# Final year in Spain less than 183 days tax questions



## expatchristy (Nov 25, 2010)

Dear all, 
We moved back from Spain in 2011 and we have been told that because we were resident less than 183 days in Spain in 2011, we need to be treated for tax purposes under IRNR (presumably for non-residents?) not IRPF. 

Is IRNR a nightmare or is it a way we could get back the tax we paid into the Spanish system in 2011 (through retenciones and pagos fraccionados)?

What have others had to do about the year they left Spain after being resident there?
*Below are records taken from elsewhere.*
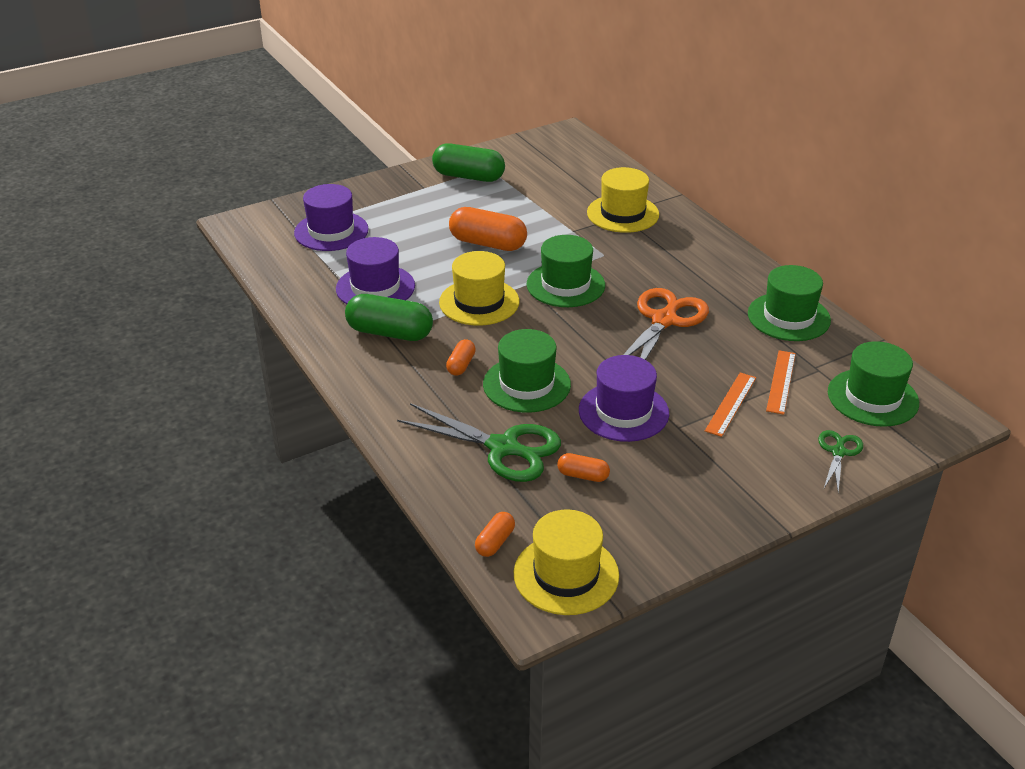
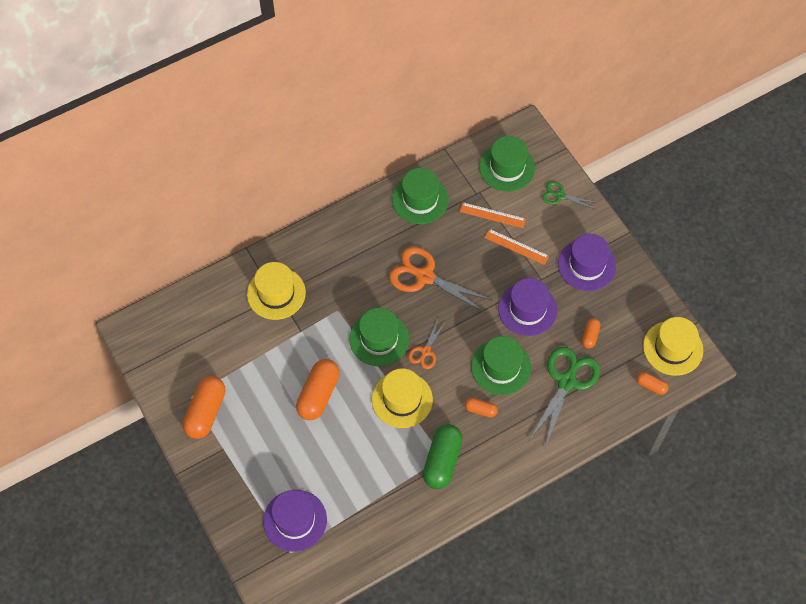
camera: 90 degrees left, 25 degrees up
purple hat [336,237,415,304] -> purple hat moved to [558,234,616,291]
green capsule [432,143,505,182] -> orange capsule [183,376,226,439]
none -> orange scissors [408,319,446,369]

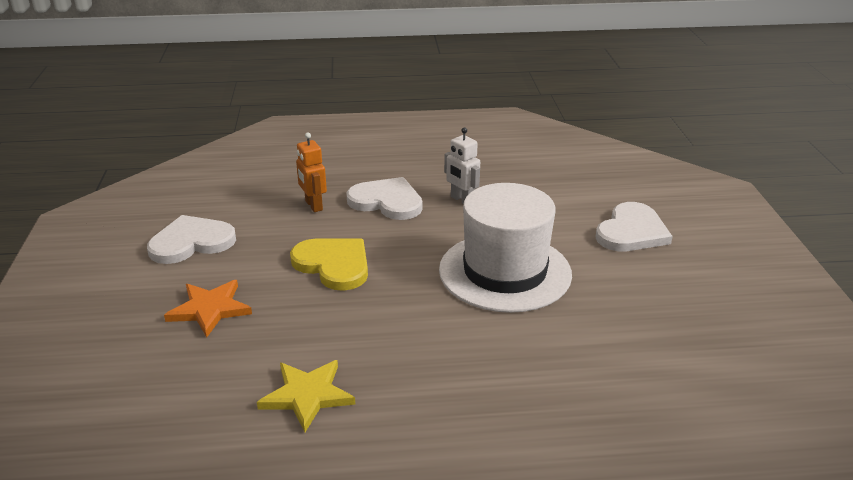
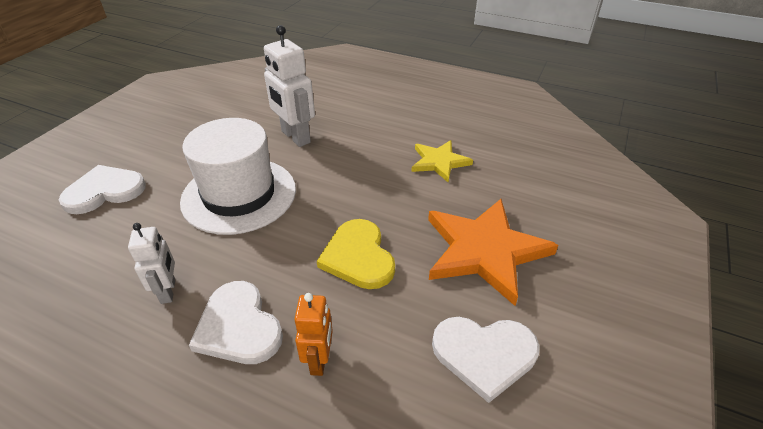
camera: 150 degrees left, 10 degrees up
orange star [164,280,252,337] -> orange star [428,199,558,306], size x1.75
none -> white robot [264,25,315,147]

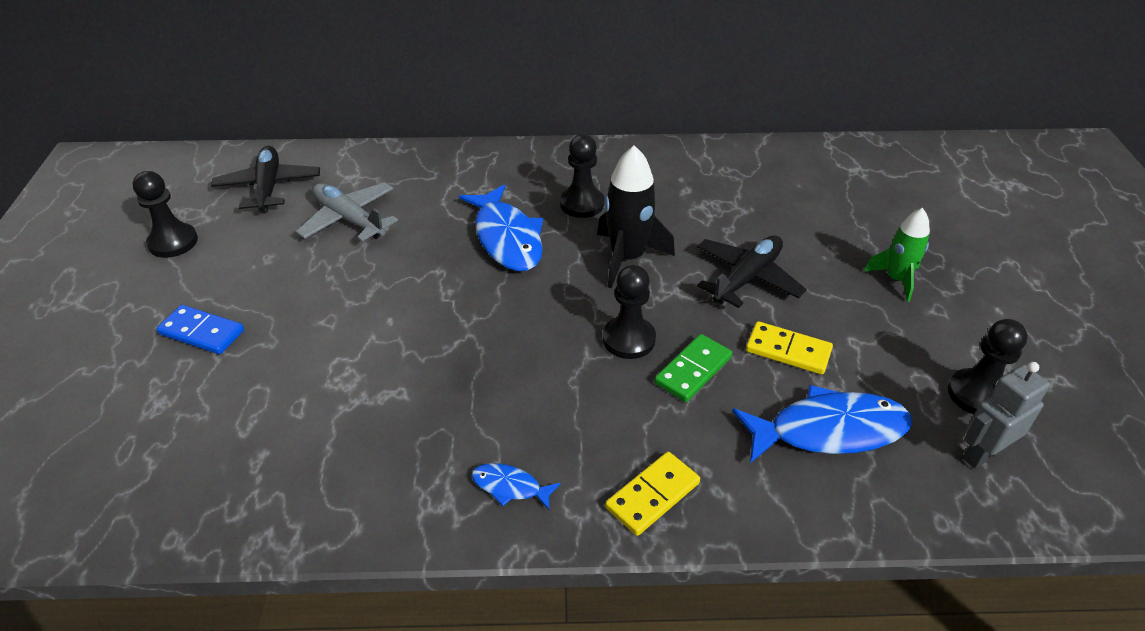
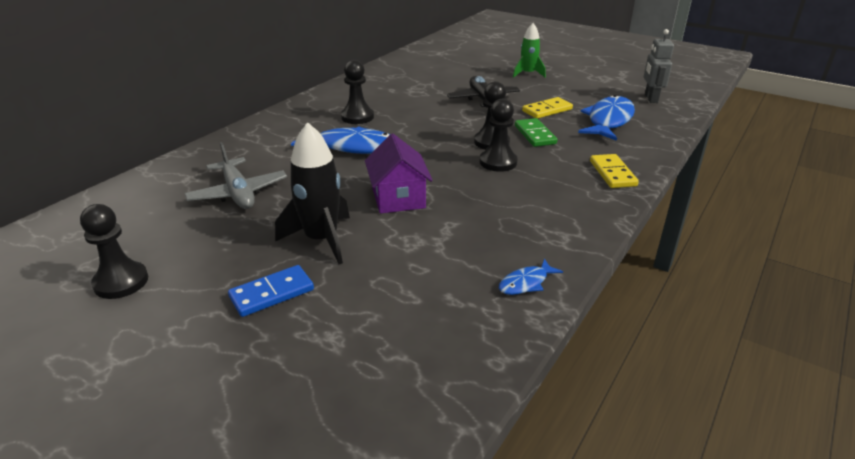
camera: 55 degrees left, 10 degrees down
black plane [211,146,320,213] -> none
grey plane [296,182,398,242] -> grey plane turned 105 degrees counterclockwise [184,142,287,209]
blue fish [472,463,561,510] -> blue fish moved to [499,259,563,295]
black rocket [597,145,675,288] -> black rocket moved to [275,122,350,264]
black pawn [948,319,1028,414] -> black pawn moved to [479,99,518,172]
none -> purple house [365,134,433,214]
Many thanks for your responses!


----------



## Stravinsky (Aug 12, 2007)

expatchristy said:


> Dear all,
> We moved back from Spain in 2011 and we have been told that because we were resident less than 183 days in Spain in 2011, we need to be treated for tax purposes under IRNR (presumably for non-residents?) not IRPF.
> 
> Is IRNR a nightmare or is it a way we could get back the tax we paid into the Spanish system in 2011 (through retenciones and pagos fraccionados)?
> ...


Do you own a property in Spain? If so, you just need to do a non residents return. If you have spent the requited time out of Spain then you need to re contact HMRC and appraise them of the situation. Then you'll be paying tax in the UK as opposed to Spain.


----------